Since the carbon content of the mixture can fluctuate due to the presence of atmospheric oxygen, it must be ensured that one is in the so-called "carbon window" of the three-component diagram W/C/Co. This is the two-phase area (here available: WC and Co mixed crystal), in which on the one hand no ternary carbide (W_3Co_3C), the so-called eta phase, is present (this would be the case with too little carbon), but in which on the other hand, there is also no elemental graphite (too much C). Both cases would have a negative impact on the desired material properties.
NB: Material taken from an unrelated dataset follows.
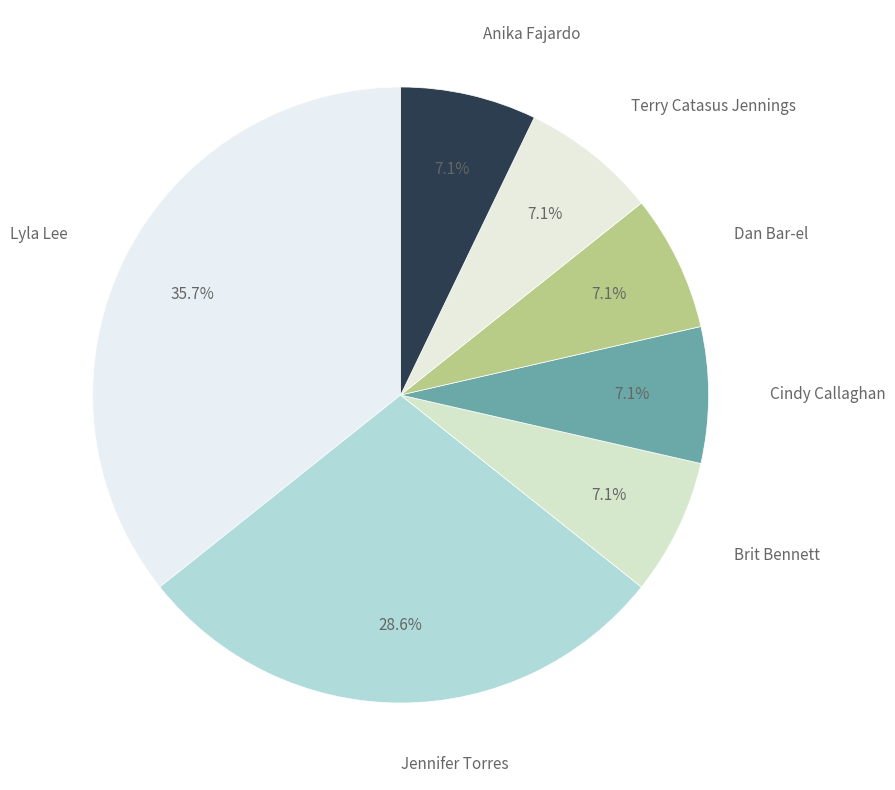

Does Dan Bar-el account for over 50% of the chart?

No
Tests of the Raw Tungsten Carbide

Inspection of the sinter batch begins with careful observation when removing the batch from the furnace. Uneven appearance of the furnace filling depending on the respective position, noticeable sintering distortion and other irregularities already give a person skilled in the art indications of the possibility of incorrect sintering or the need for extended sampling if necessary. Such externally recognizable differences already offer under certain circumstances the possibility of separating out parts of the sintering for corrective after-treatment.

 

The density and coercive force as a measure of the degree of sintering and the magnetic saturation as an indicator of the carbon balance are initially determined on these samples, mostly non-destructively.

 

The fracture structure examined with a 10 to 15 times magnifying glass is also an important indicator for a skilled person, especially for the occurrence of carbon precipitates, eta phase and other structural inhomogeneities, as well as selective grain growth.

 

Für die Härteprüfung wird am besten eine Bruchfläche angeschliffen und poliert.

 

For the hardness test, it is best to grind and polish a fracture surface.

 

Further tests, such as precise porosity and structure tests, can be carried out on a case-by-case basis depending on the results of previous determinations. A batch or parts of a batch released based on the metallurgical tests are passed on to further quality controls, if necessary tailored to the application of the hard metal parts concerned. Above all, this includes checking the dimensions, as well as a visual inspection for breakouts and other defects that can be identified with the naked eye or a magnifying glass.